[Dataset entries]

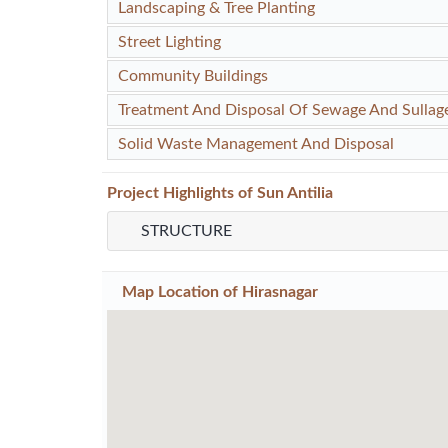
Landscaping & Tree Planting
Street Lighting
Community Buildings
Treatment And Disposal Of Sewage And Sullag
Solid Waste Management And Disposal
Project
Highlights
of Sun Antilia
STRUCTURE
Map Location of
Hirasnagar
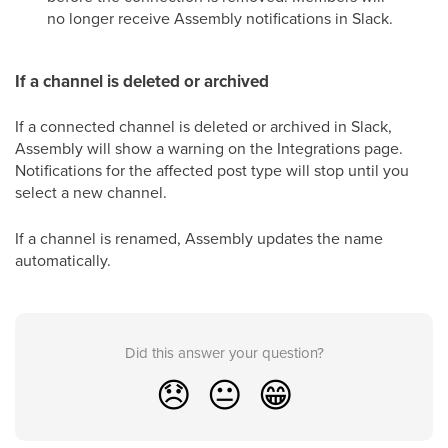
no longer receive Assembly notifications in Slack.
If a channel is deleted or archived
If a connected channel is deleted or archived in Slack,
Assembly will show a warning on the Integrations page.
Notifications for the affected post type will stop until you
select a new channel.
If a channel is renamed, Assembly updates the name
automatically.
Did this answer your question?
😞
😐
😁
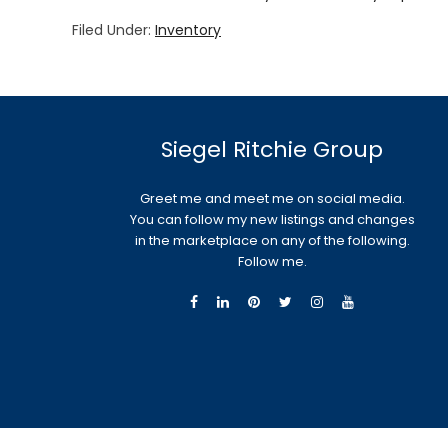
Filed Under:
Inventory
Siegel Ritchie Group
Greet me and meet me on social media.
You can follow my new listings and changes
in the marketplace on any of the following.
Follow me.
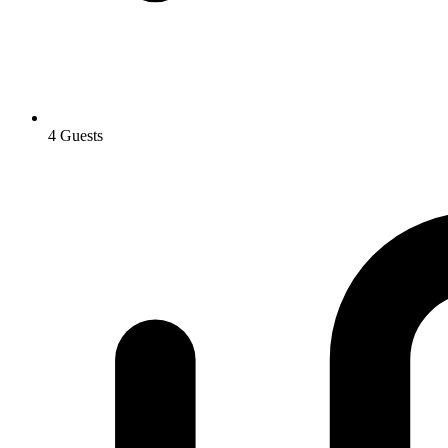
4 Guests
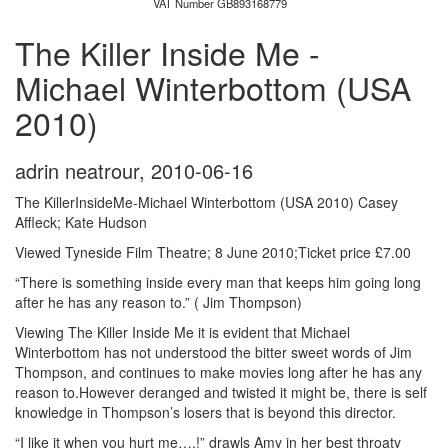
VAT Number GB893168779
The Killer Inside Me -
Michael Winterbottom (USA
2010)
adrin neatrour
,
2010-06-16
The KillerInsideMe-Michael Winterbottom (USA 2010) Casey
Affleck; Kate Hudson
Viewed Tyneside Film Theatre; 8 June 2010;Ticket price £7.00
“There is something inside every man that keeps him going long
after he has any reason to.” ( Jim Thompson)
Viewing The Killer Inside Me it is evident that Michael
Winterbottom has not understood the bitter sweet words of Jim
Thompson, and continues to make movies long after he has any
reason to.However deranged and twisted it might be, there is self
knowledge in Thompson’s losers that is beyond this director.
“I like it when you hurt me….!” drawls Amy in her best throaty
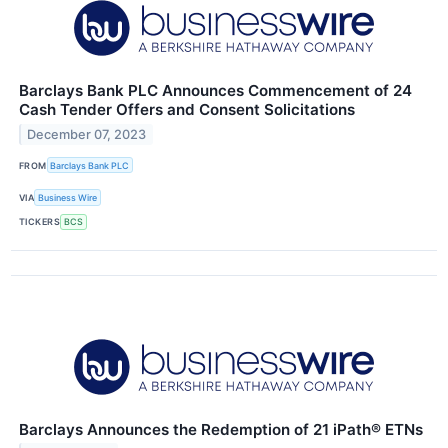
Barclays Bank PLC Announces Commencement of 24
Cash Tender Offers and Consent Solicitations
December 07, 2023
FROM
Barclays Bank PLC
VIA
Business Wire
TICKERS
BCS
Barclays Announces the Redemption of 21 iPath® ETNs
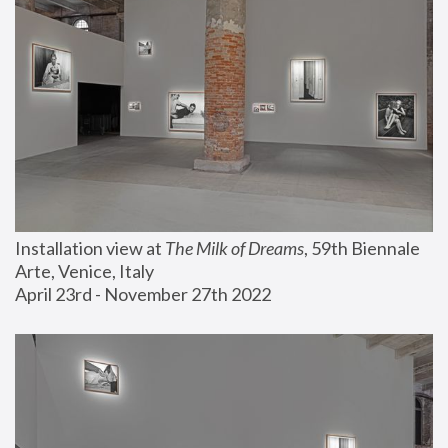
Installation view at 
The Milk of Dreams
, 59th Biennale 
Arte, Venice, Italy
April 23rd - November 27th 2022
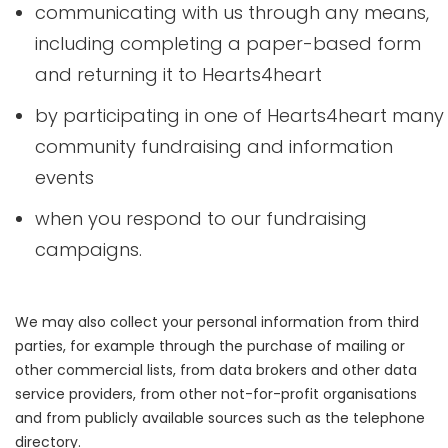
communicating with us through any means,
including completing a paper-based form
and returning it to Hearts4heart
by participating in one of Hearts4heart many
community fundraising and information
events
when you respond to our fundraising
campaigns.
We may also collect your personal information from third
parties, for example through the purchase of mailing or
other commercial lists, from data brokers and other data
service providers, from other not-for-profit organisations
and from publicly available sources such as the telephone
directory.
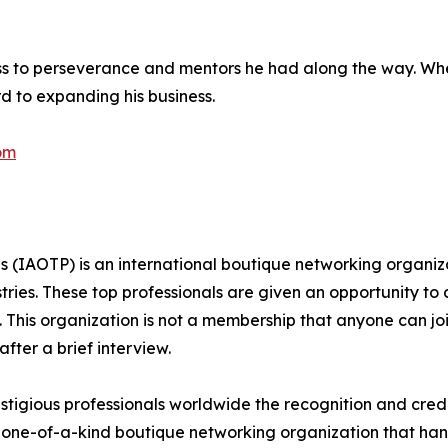
ess to perseverance and mentors he had along the way. Wh
ard to expanding his business.
om
s (IAOTP) is an international boutique networking organiza
stries. These top professionals are given an opportunity to
ds. This organization is not a membership that anyone can j
ter a brief interview.
tigious professionals worldwide the recognition and credi
 one-of-a-kind boutique networking organization that hand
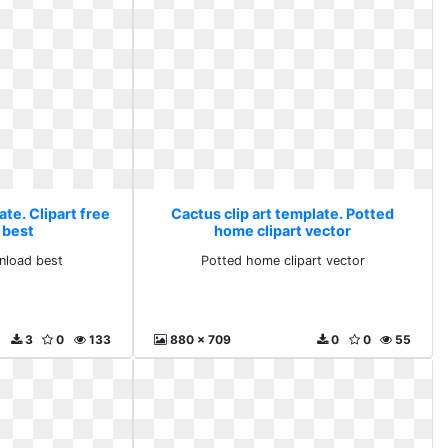
ate. Clipart free
Cactus clip art template. Potted
 best
home clipart vector
wnload best
Potted home clipart vector
3
0
133
880 x 709
0
0
55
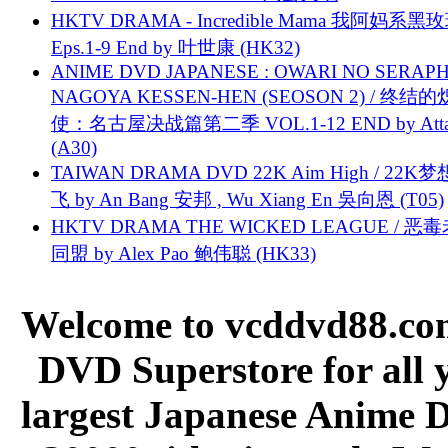
HKTV DRAMA - Incredible Mama 我阿妈系黑
Eps.1-9 End by 叶世康 (HK32)
ANIME DVD JAPANESE : OWARI NO SERAPH
NAGOYA KESSEN-HEN (SEOSON 2) / 终结
使：名古屋决战篇第二季 VOL.1-12 END by Attat
(A30)
TAIWAN DRAMA DVD 22K Aim High / 22K
飞 by An Bang 安邦 , Wu Xiang En 吳向恩 (T05)
HKTV DRAMA THE WICKED LEAGUE / 恶
同盟 by Alex Pao 鲍伟聪 (HK33)
Welcome to vcddvd88.com
DVD Superstore for all 
largest Japanese Anime D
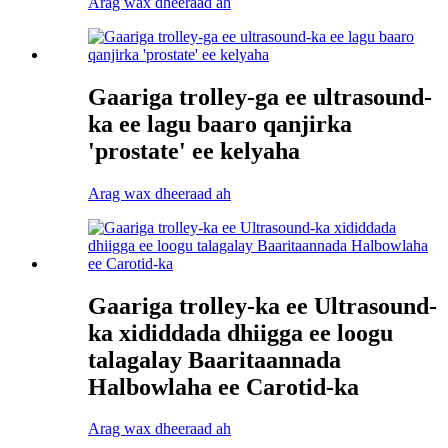
Arag wax dheeraad ah
Gaariga trolley-ga ee ultrasound-
ka ee lagu baaro qanjirka
'prostate' ee kelyaha
Arag wax dheeraad ah
Gaariga trolley-ka ee Ultrasound-
ka xididdada dhiigga ee loogu
talagalay Baaritaannada
Halbowlaha ee Carotid-ka
Arag wax dheeraad ah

» WHAT YOU HAVE TO DO:
Repeat the text lines from every one of the records word for word. Leave the pictures out of your answer.

» OUTPUT OF THE TASK:
Landscaping & Tree Planting
Street Lighting
Community Buildings
Treatment And Disposal Of Sewage And Sullag
Solid Waste Management And Disposal
Project
Highlights
of Sun Antilia
STRUCTURE
Map Location of
Hirasnagar
no longer receive Assembly notifications in Slack.
If a channel is deleted or archived
If a connected channel is deleted or archived in Slack,
Assembly will show a warning on the Integrations page.
Notifications for the affected post type will stop until you
select a new channel.
If a channel is renamed, Assembly updates the name
automatically.
Did this answer your question?
😞
😐
😁
Filed Under:
Inventory
Siegel Ritchie Group
Greet me and meet me on social media.
You can follow my new listings and changes
in the marketplace on any of the following.
Follow me.
4 Guests
VAT Number GB893168779
The Killer Inside Me -
Michael Winterbottom (USA
2010)
adrin neatrour
,
2010-06-16
The KillerInsideMe-Michael Winterbottom (USA 2010) Casey
Affleck; Kate Hudson
Viewed Tyneside Film Theatre; 8 June 2010;Ticket price £7.00
“There is something inside every man that keeps him going long
after he has any reason to.” ( Jim Thompson)
Viewing The Killer Inside Me it is evident that Michael
Winterbottom has not understood the bitter sweet words of Jim
Thompson, and continues to make movies long after he has any
reason to.However deranged and twisted it might be, there is self
knowledge in Thompson’s losers that is beyond this director.
“I like it when you hurt me….!” drawls Amy in her best throaty
Barclays Bank PLC Announces Commencement of 24
Cash Tender Offers and Consent Solicitations
December 07, 2023
FROM
Barclays Bank PLC
VIA
Business Wire
TICKERS
BCS
Barclays Announces the Redemption of 21 iPath® ETNs
Installation view at 
The Milk of Dreams
, 59th Biennale 
Arte, Venice, Italy
April 23rd - November 27th 2022
communicating with us through any means,
including completing a paper-based form
and returning it to Hearts4heart
by participating in one of Hearts4heart many
community fundraising and information
events
when you respond to our fundraising
campaigns.
We may also collect your personal information from third
parties, for example through the purchase of mailing or
other commercial lists, from data brokers and other data
service providers, from other not-for-profit organisations
and from publicly available sources such as the telephone
directory.
ess to perseverance and mentors he had along the way. Wh
ard to expanding his business.
om
s (IAOTP) is an international boutique networking organiza
stries. These top professionals are given an opportunity to
ds. This organization is not a membership that anyone can j
ter a brief interview.
tigious professionals worldwide the recognition and credi
 one-of-a-kind boutique networking organization that hand
ate. Clipart free
Cactus clip art template. Potted
 best
home clipart vector
wnload best
Potted home clipart vector
3
0
133
880 x 709
0
0
55
HKTV DRAMA - Incredible Mama 我阿妈系黑
Eps.1-9 End by 叶世康 (HK32)
ANIME DVD JAPANESE : OWARI NO SERAPH
NAGOYA KESSEN-HEN (SEOSON 2) / 终结
使：名古屋决战篇第二季 VOL.1-12 END by Attat
(A30)
TAIWAN DRAMA DVD 22K Aim High / 22K
飞 by An Bang 安邦 , Wu Xiang En 吳向恩 (T05)
HKTV DRAMA THE WICKED LEAGUE / 恶
同盟 by Alex Pao 鲍伟聪 (HK33)
Welcome to vcddvd88.com
DVD Superstore for all 
largest Japanese Anime D
Arag wax dheeraad ah
Gaariga trolley-ga ee ultrasound-
ka ee lagu baaro qanjirka
'prostate' ee kelyaha
Arag wax dheeraad ah
Gaariga trolley-ka ee Ultrasound-
ka xididdada dhiigga ee loogu
talagalay Baaritaannada
Halbowlaha ee Carotid-ka
Arag wax dheeraad ah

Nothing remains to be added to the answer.